:: Trecho da página ::
━━━━━━━━
De volta à citação que Harari faz sobre Nietzsche, ela tem a ver com felicidade, assunto que é tratado no penúltimo capítulo da obra, num tópico apropriadamente intitulado O sentido da vida. Para o filósofo alemão não, a vida não tinha sentido algum, daí que dificilmente se podia ser feliz sabendo disso. Nascemos, vivemos, morremos e daí? Daí, escreve Harari: “Como colocou Nietzsche, se você tem um motivo para viver, é capaz de tolerar praticamente qualquer coisa. Uma vida cheia de sentido pode ser extremamente gratificante mesmo em meio a adversidades, ao passo que uma vida sem sentido é um suplício terrível independentemente de ser repleta de conforto.” Para Nietzsche a arte e a filosofia seriam os remédios da vida, coisas que poderiam dar sentido a uma existência.

O escritor espanhol Enrique Vila-Matas, que não é citado por Harari, mas que, como muita gente, também pensa que a vida não tem sentido algum, que nós é que precisamos dar um sentido a ela, resumiu o pensamento de Nietzsche numa boa frase, escolhendo a literatura como a arte que pode substituir o desespero de se viver uma vida inútil, filosoficamente desprovida de qualquer conforto maior: “A literatura consiste em dar à trama da vida uma lógica que ela não tem.” Apenas trocou sentido por lógica, mas disse a mesma coisa que Nietzsche pensou há bastante tempo. E indo um pouco mais longe, o que Harari fez em Sapiens foi justamente tentar dar sentido, tratar logicamente a vida humana na Terra desde o seu início através dessa breve história, que é, no fundo, literatura. No caso, uma narrativa sobre a evolução humana, biológica e cultural.
━━━━━━━━
:: Lista de dados ::
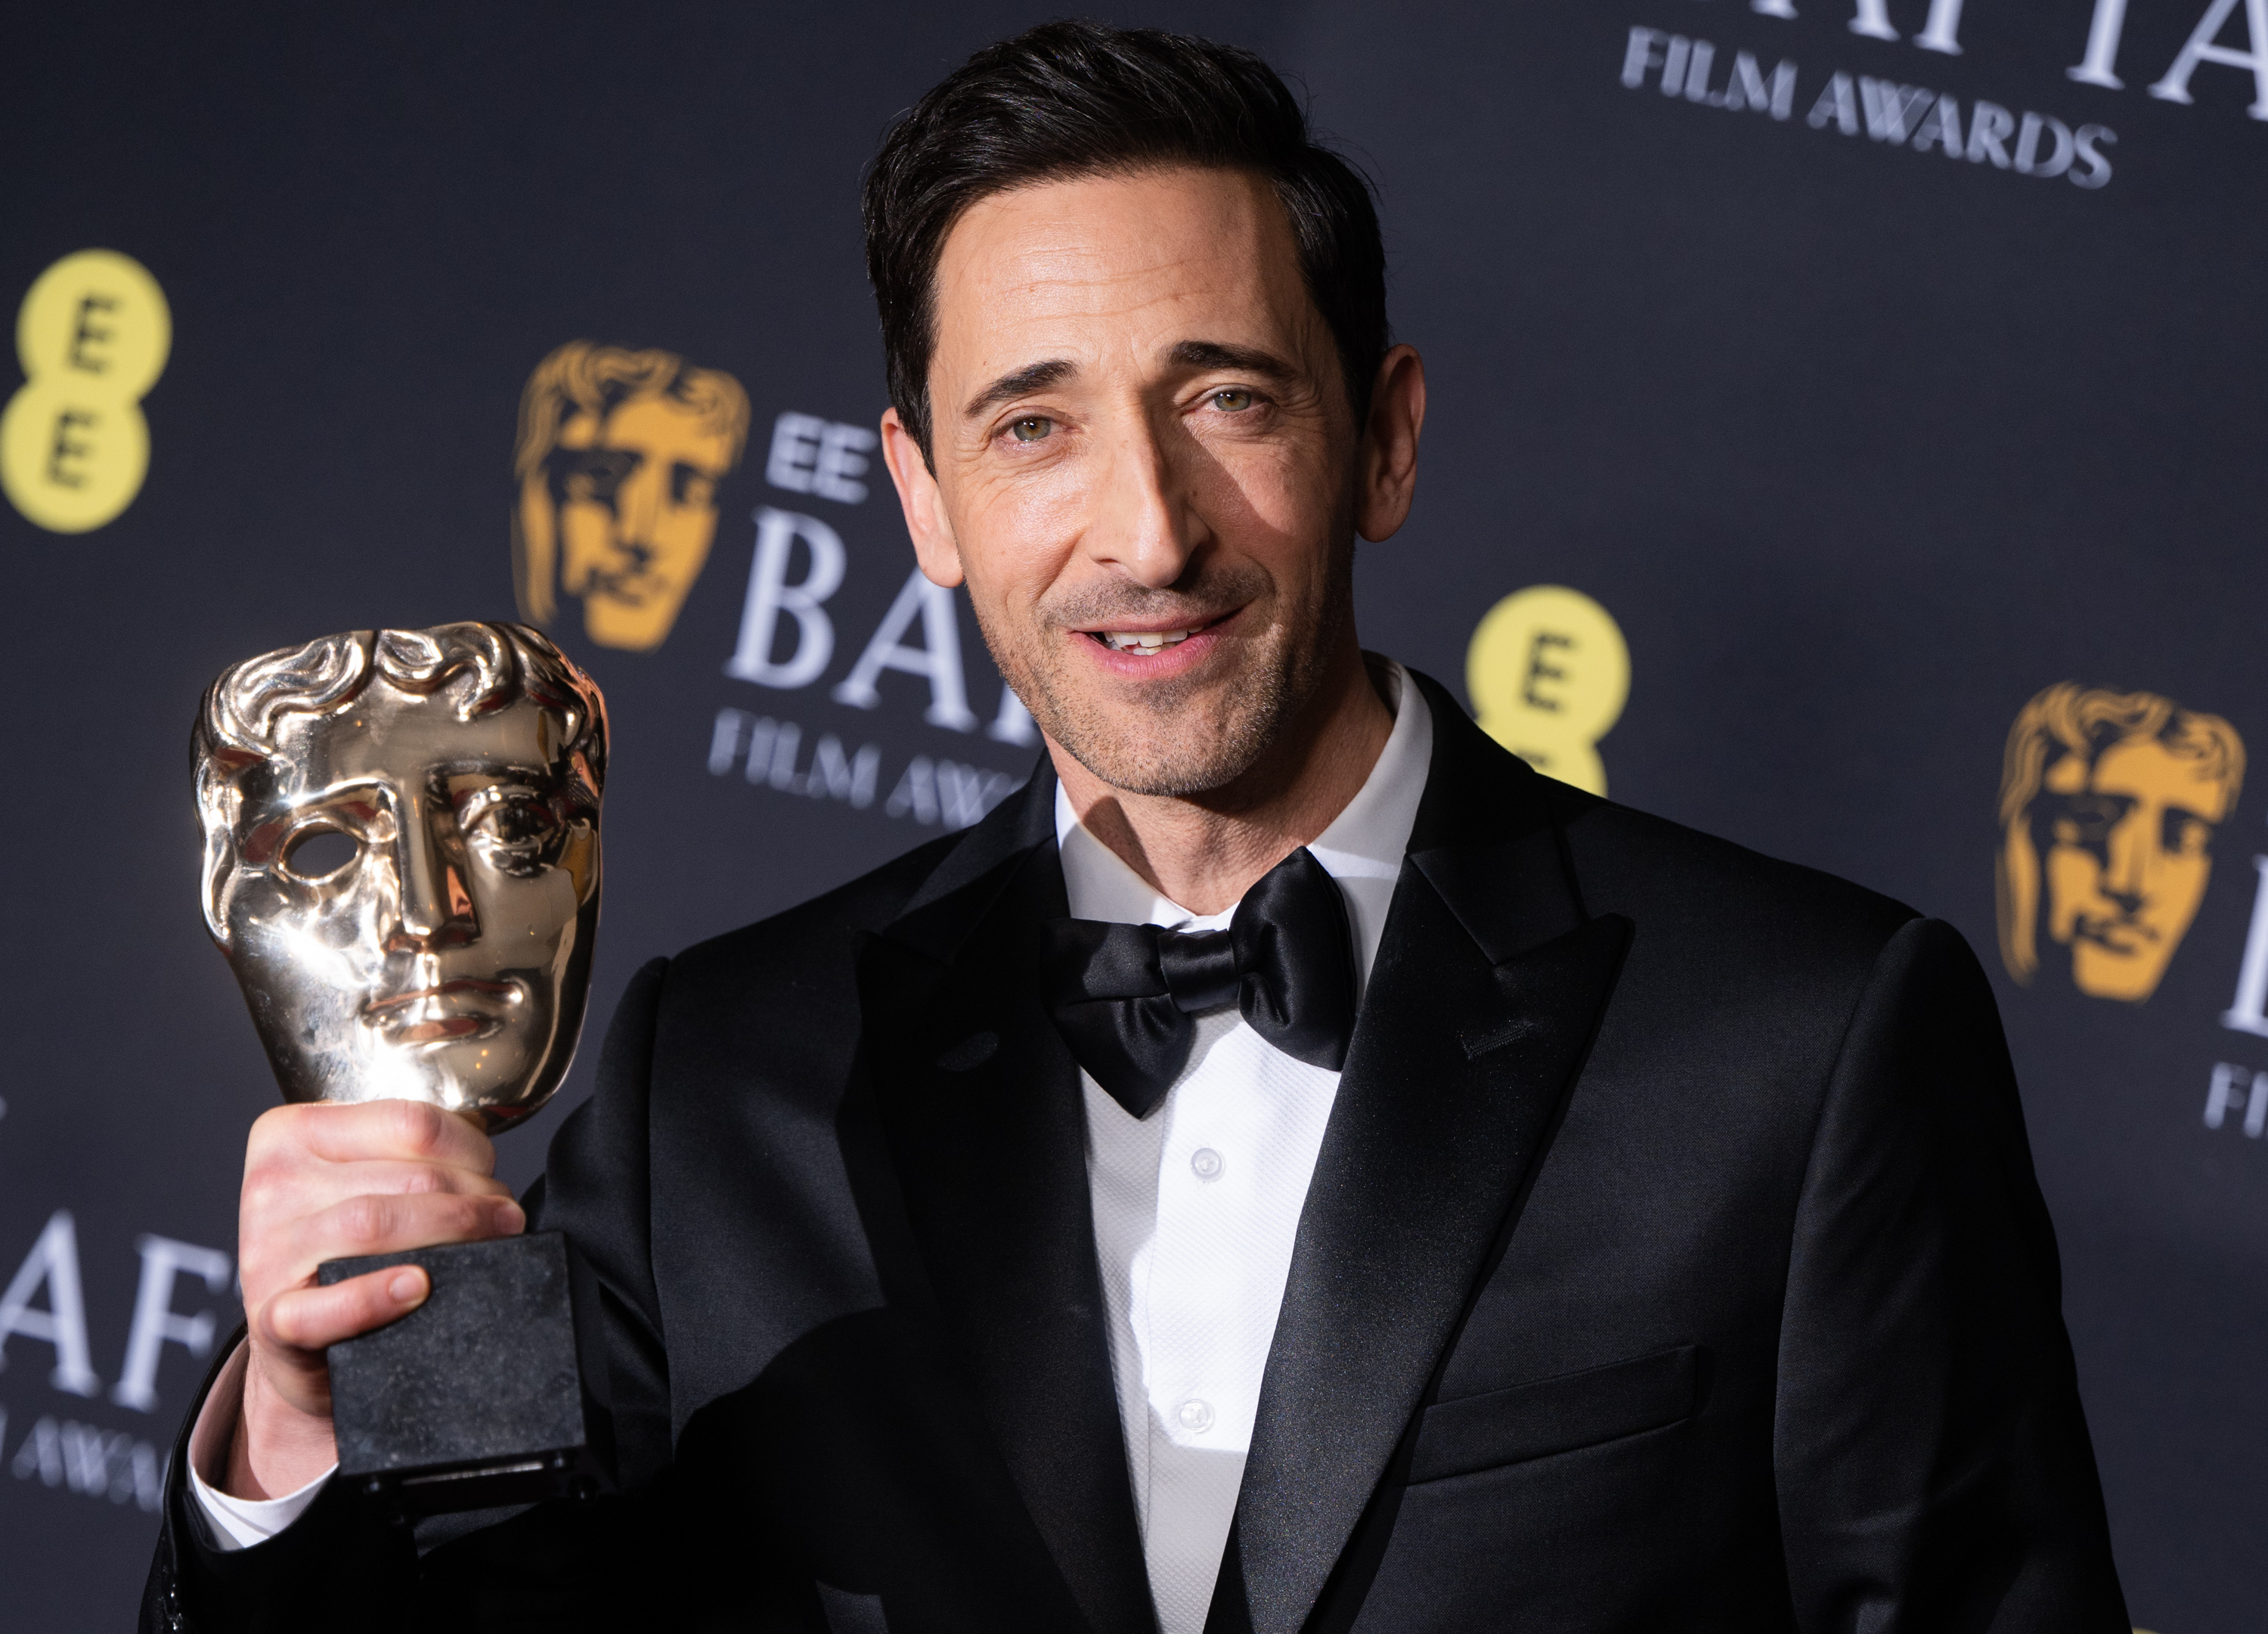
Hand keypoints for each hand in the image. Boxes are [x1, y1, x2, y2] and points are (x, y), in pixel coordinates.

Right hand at [225, 1099, 523, 1498]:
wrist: (299, 1343)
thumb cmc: (344, 1247)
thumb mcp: (359, 1177)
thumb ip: (405, 1151)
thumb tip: (481, 1137)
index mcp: (291, 1133)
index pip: (409, 1122)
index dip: (472, 1148)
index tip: (492, 1172)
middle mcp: (272, 1186)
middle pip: (407, 1177)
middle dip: (476, 1197)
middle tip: (505, 1218)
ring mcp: (266, 1254)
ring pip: (374, 1224)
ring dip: (452, 1235)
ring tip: (491, 1246)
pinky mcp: (270, 1323)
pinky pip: (321, 1308)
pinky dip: (373, 1297)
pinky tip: (416, 1288)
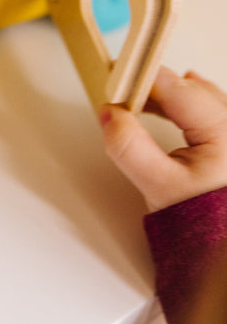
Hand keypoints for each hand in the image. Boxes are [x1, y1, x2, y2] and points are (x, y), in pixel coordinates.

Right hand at [100, 67, 226, 211]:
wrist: (224, 246)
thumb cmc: (203, 220)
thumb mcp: (158, 185)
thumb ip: (129, 147)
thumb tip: (108, 112)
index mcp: (222, 130)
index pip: (176, 86)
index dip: (140, 78)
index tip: (112, 78)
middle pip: (185, 85)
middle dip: (148, 85)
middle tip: (117, 93)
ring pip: (194, 92)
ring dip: (162, 94)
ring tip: (132, 102)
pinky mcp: (225, 135)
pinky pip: (202, 103)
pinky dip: (177, 102)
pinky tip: (160, 105)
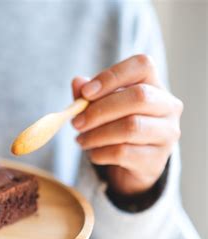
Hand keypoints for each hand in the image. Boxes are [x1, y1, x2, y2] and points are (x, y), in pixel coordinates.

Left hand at [71, 54, 182, 195]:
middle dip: (100, 110)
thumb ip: (89, 94)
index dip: (112, 76)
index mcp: (154, 85)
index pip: (143, 66)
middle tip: (76, 122)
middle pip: (138, 97)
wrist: (131, 165)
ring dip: (97, 135)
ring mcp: (166, 134)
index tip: (86, 93)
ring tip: (80, 140)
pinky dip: (100, 153)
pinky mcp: (156, 159)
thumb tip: (78, 82)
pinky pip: (123, 153)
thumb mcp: (100, 107)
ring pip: (130, 127)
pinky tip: (93, 154)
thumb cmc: (115, 126)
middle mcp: (168, 107)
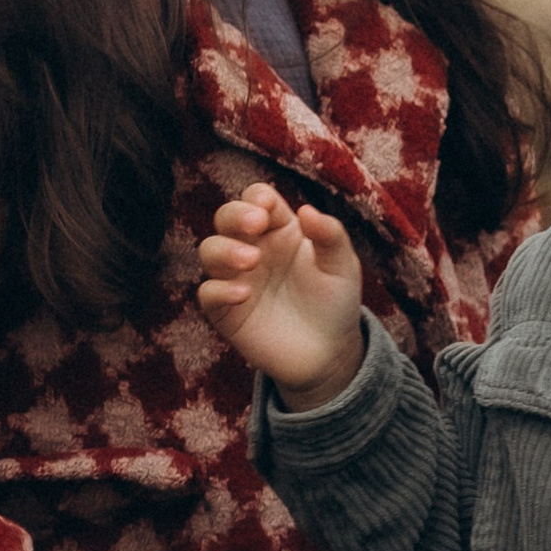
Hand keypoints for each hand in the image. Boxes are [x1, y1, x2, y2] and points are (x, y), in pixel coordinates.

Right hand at [198, 184, 366, 404]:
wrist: (329, 353)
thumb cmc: (335, 302)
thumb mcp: (343, 266)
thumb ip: (330, 235)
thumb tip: (306, 210)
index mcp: (280, 230)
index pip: (258, 199)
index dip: (257, 197)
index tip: (267, 208)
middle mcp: (254, 247)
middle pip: (226, 217)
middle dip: (235, 215)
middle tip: (256, 224)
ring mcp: (237, 278)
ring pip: (210, 250)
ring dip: (225, 249)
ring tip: (252, 260)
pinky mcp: (226, 311)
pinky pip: (208, 293)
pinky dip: (220, 290)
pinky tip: (245, 295)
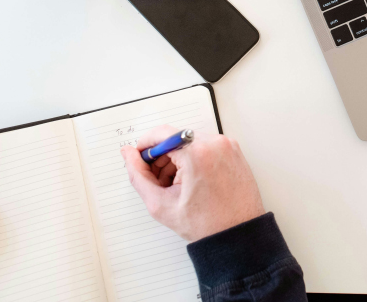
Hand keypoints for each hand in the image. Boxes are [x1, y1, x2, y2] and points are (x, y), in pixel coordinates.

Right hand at [121, 126, 264, 242]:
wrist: (238, 234)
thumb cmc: (207, 224)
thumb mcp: (161, 204)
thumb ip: (138, 176)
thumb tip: (128, 154)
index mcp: (197, 153)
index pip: (161, 133)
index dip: (145, 147)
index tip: (139, 159)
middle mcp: (215, 143)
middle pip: (175, 138)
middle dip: (161, 158)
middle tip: (158, 182)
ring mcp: (227, 146)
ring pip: (189, 142)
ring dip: (176, 160)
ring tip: (175, 186)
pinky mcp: (234, 150)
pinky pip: (205, 147)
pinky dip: (194, 160)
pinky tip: (191, 182)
━━━━━━━━
:: O que fazer ::
Prossiga com o texto sobre Harari, Nietzsche e o sentido da vida a partir da última frase apresentada. Os registros não têm nenhum papel neste exercício.

:: Resposta do exercício ::
Penso que Sapiens dialoga ainda com algumas ideias de outro livro interessante (importante), mas não tão lido por aqui, que estranhei não ter sido citado por Harari, mas tudo bem. Trata-se de Cachorros de Palha: reflexões sobre humanos e outros animais, do pensador inglês John Gray. Ele afirma que a vida é uma casualidade, que a espécie humana, em sua essência, pouco difere das demais espécies vivas, dos demais animais. Mas o ser humano, crente que é o centro do universo (antropocentrismo), que é obra divina (ou até mesmo um super-homem), não aceita que sua existência seja inteiramente acidental, ou seja, que uma vez surgida, evoluiu pela seleção natural de mutações randômicas e tornou-se, ao fim, sapiens. Como queria Darwin.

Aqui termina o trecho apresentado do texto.